*ASSIGNMENT*
Examine the entries and show every line in which the word "London" is found.

RECORDS SUPPLIED START

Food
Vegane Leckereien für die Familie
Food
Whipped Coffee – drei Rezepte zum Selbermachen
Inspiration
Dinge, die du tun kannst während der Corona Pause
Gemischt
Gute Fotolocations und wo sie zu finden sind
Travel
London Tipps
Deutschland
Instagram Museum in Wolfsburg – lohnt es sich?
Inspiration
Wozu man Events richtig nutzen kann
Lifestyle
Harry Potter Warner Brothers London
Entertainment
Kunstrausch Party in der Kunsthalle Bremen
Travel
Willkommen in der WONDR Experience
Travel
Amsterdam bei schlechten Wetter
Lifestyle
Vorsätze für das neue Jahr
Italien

RECORDS SUPPLIED END
RECORDS SUPPLIED START

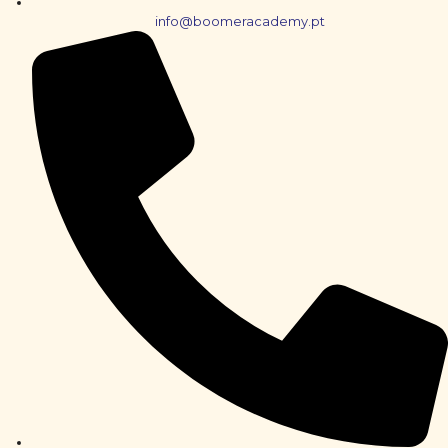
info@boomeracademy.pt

RECORDS SUPPLIED END

*THE COMPLETED TASK*
London Tipps
Harry Potter Warner Brothers London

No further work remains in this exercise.